New Zealand’s economic framework for international tax

The measures set out in this discussion document are consistent with New Zealand’s economic framework for international tax.

New Zealand has a general broad-base low rate (BBLR) tax framework, which aims to minimise distortions and promote economic efficiency. A robust company tax rate is an important component of this framework. The company tax rate should apply to both residents and non-residents who derive income from New Zealand sources.[66] It should not favour some taxpayers or some types of economic activity.

The current inability to fully tax the value generated in the digital economy that is paid to non-residents implies that this source of income is often taxed at a lower rate than other sources. This distortion can lead to unfairness and the substitution of low-taxed businesses for tax-paying businesses – specifically favouring foreign investors who can benefit from the current issues with the international tax framework.

As the income generated from the digital economy is in part specific to the market location and the value generated by the users of that product, the overall reduction in investment or national income from the taxation of this source of income may be limited.

For government spending initiatives, the tax revenue that is lost from an inability to tax the digital economy appropriately needs to be made up from other sources. As a result, the higher tax burden on other sectors of the economy will come with real economic costs.

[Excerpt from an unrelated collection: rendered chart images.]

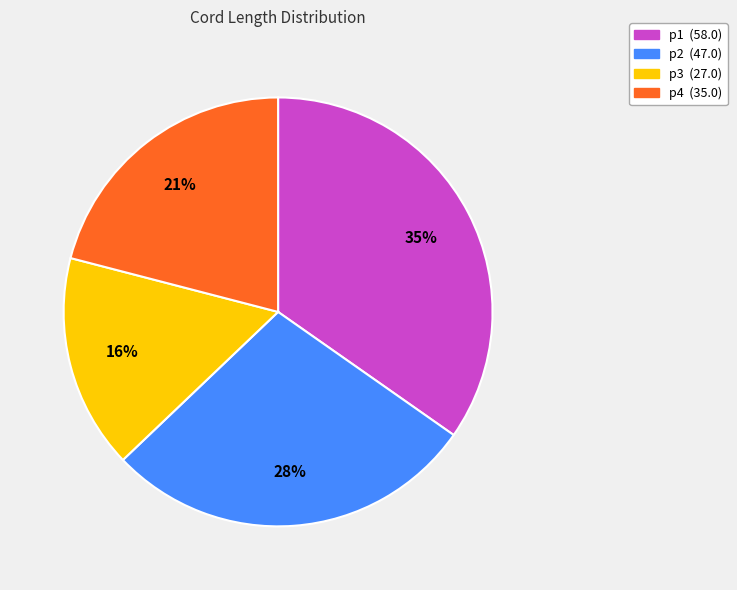

What percentage is the p3 slice, to the nearest percent?

16%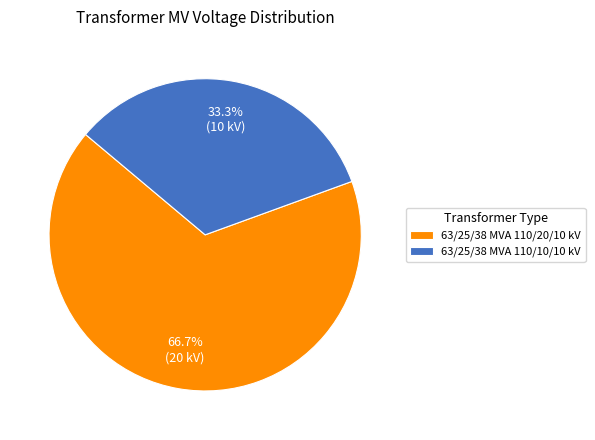

To the nearest percent, what is the combined percentage of 63/25/38 MVA 110/10/10 kV and 63/25/38 MVA 110/20/10 kV?

100%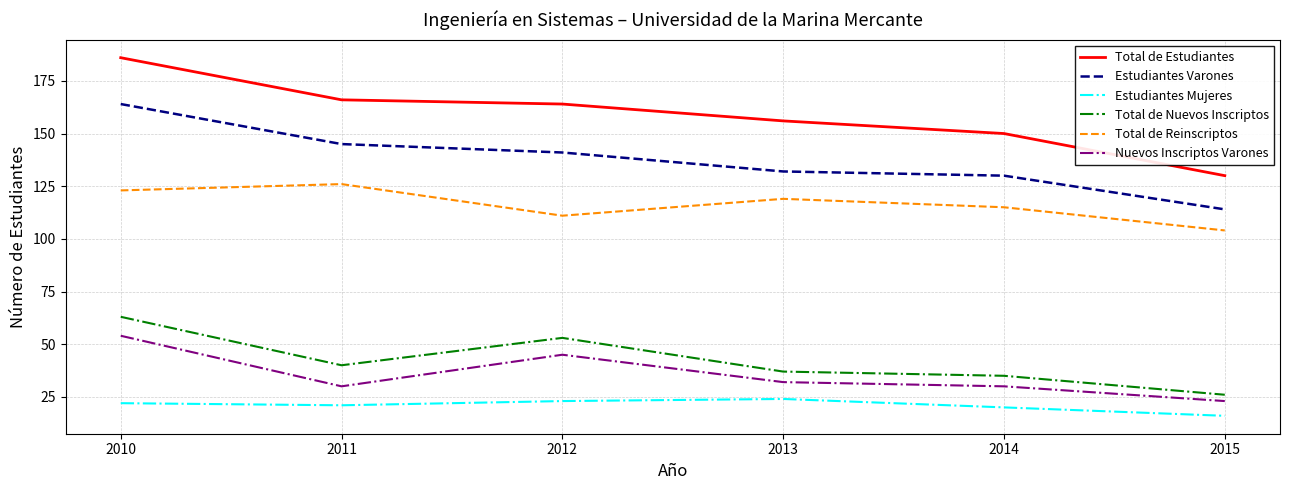

True or false: Nuevos Inscriptos Varones and Total de Nuevos Inscriptos intersect in this chart.

False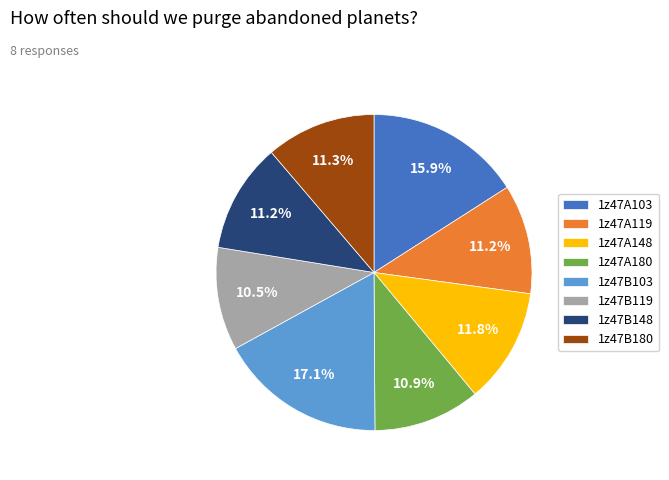

What percentage is the 1z47A103 slice, to the nearest percent?

16%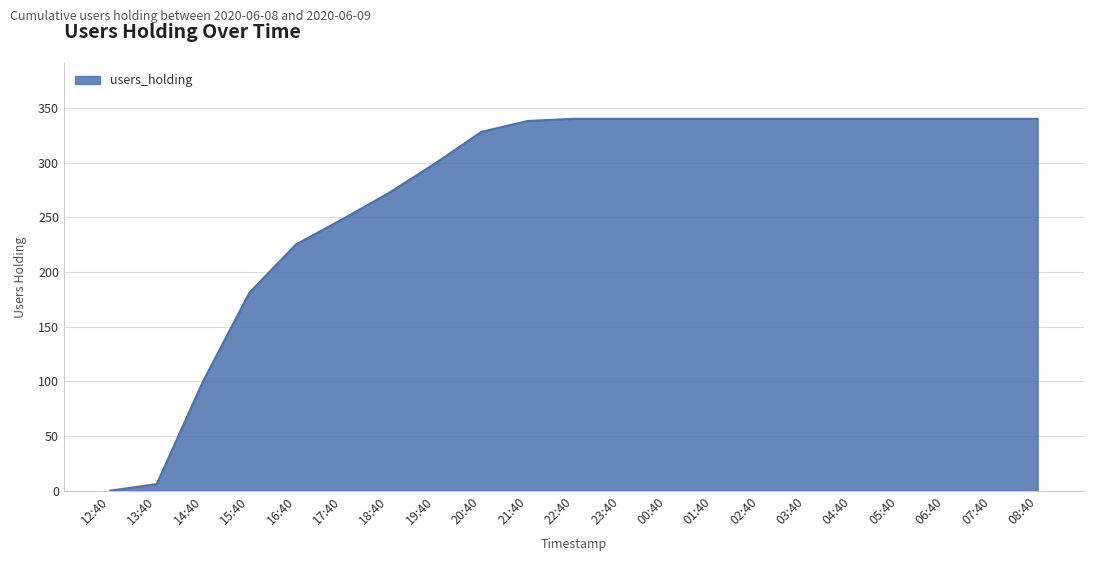

What is the difference between the maximum and minimum values?

340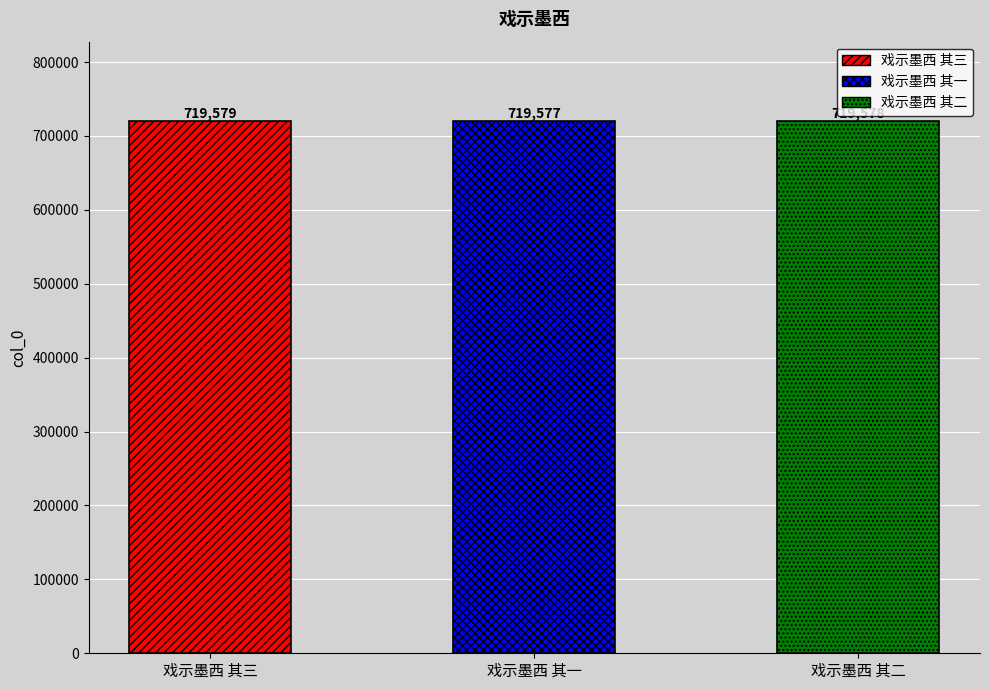

What is the label of the 2nd bar from the right?

戏示墨西 其一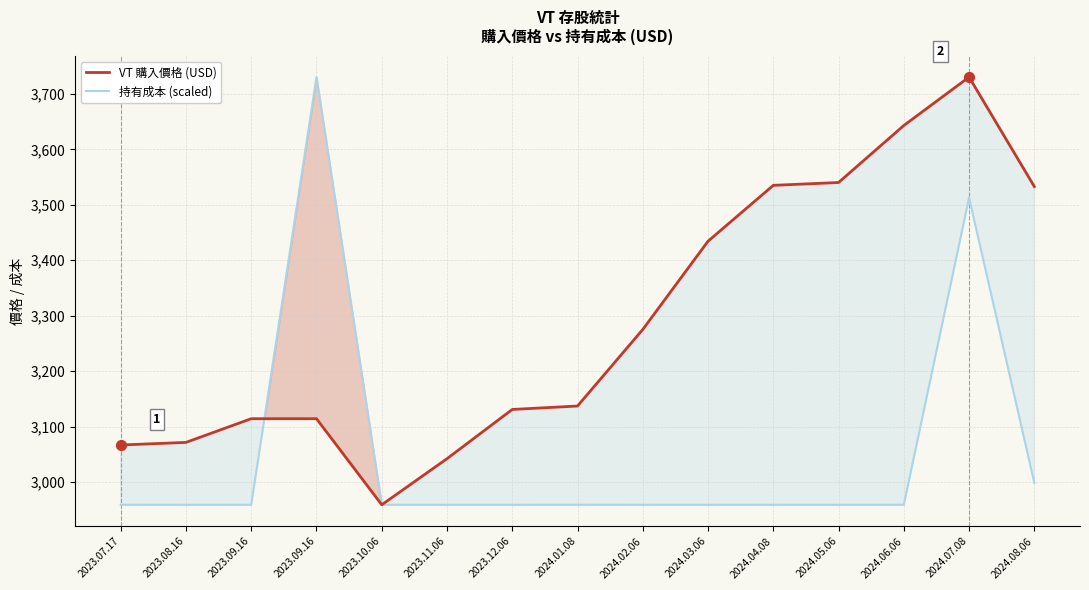

Which series has the widest spread of Y values?

VT 購入價格 (USD)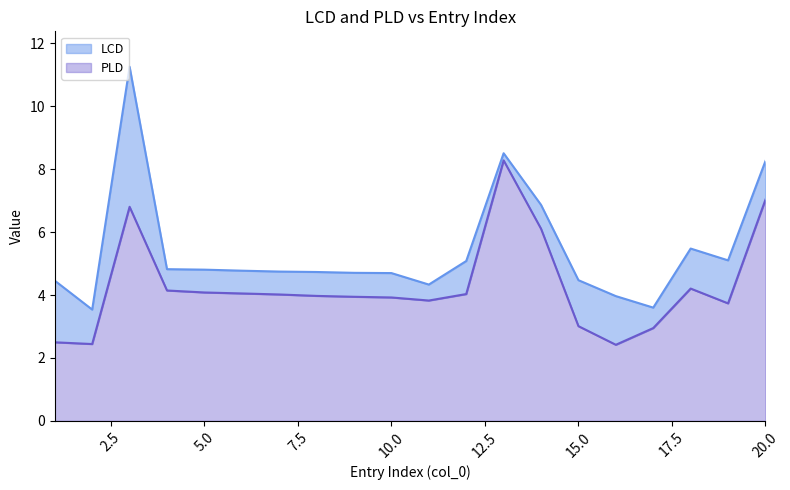

How many values in the LCD series exceed 4?

17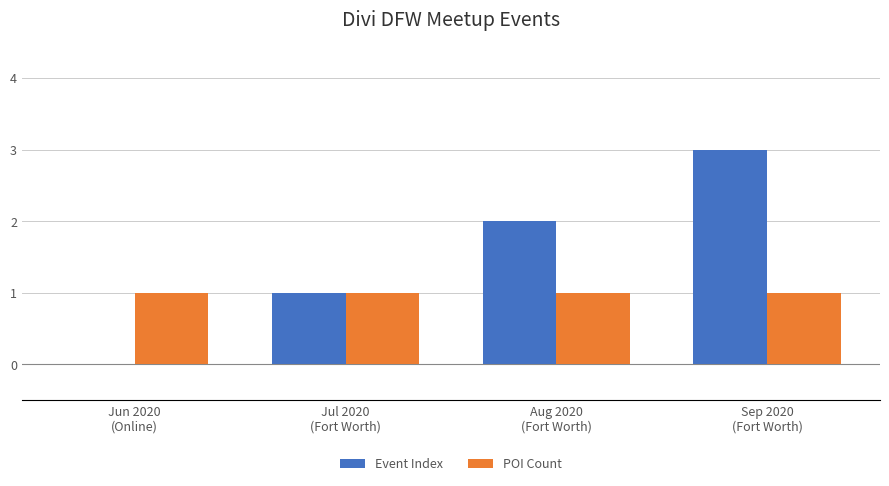

Reading left to right, extract all data points from this chart.

Event Index: 0	1	2	3
POI Count: 1	1	1	1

The proposed measures protect New Zealand’s BBLR tax base from these distortions and should ensure a more appropriate level of tax is paid by all taxpayers on their economic activities in New Zealand. They are consistent with New Zealand’s general approach to taxing inbound investment.

Further information on New Zealand’s international tax framework and the economic impact of such base maintenance measures is set out in New Zealand’s taxation framework for inbound investment.[67]

 

[66] There are a number of reasons for applying the company tax rate to non-residents, such as ensuring that location-specific economic rents are taxed, maintaining current taxation of sunk investments and land, ensuring an equal playing field for local and non-resident competitors, and the availability of tax credits for New Zealand tax in the non-resident’s country (which effectively reimburses the non-resident for the New Zealand tax charged).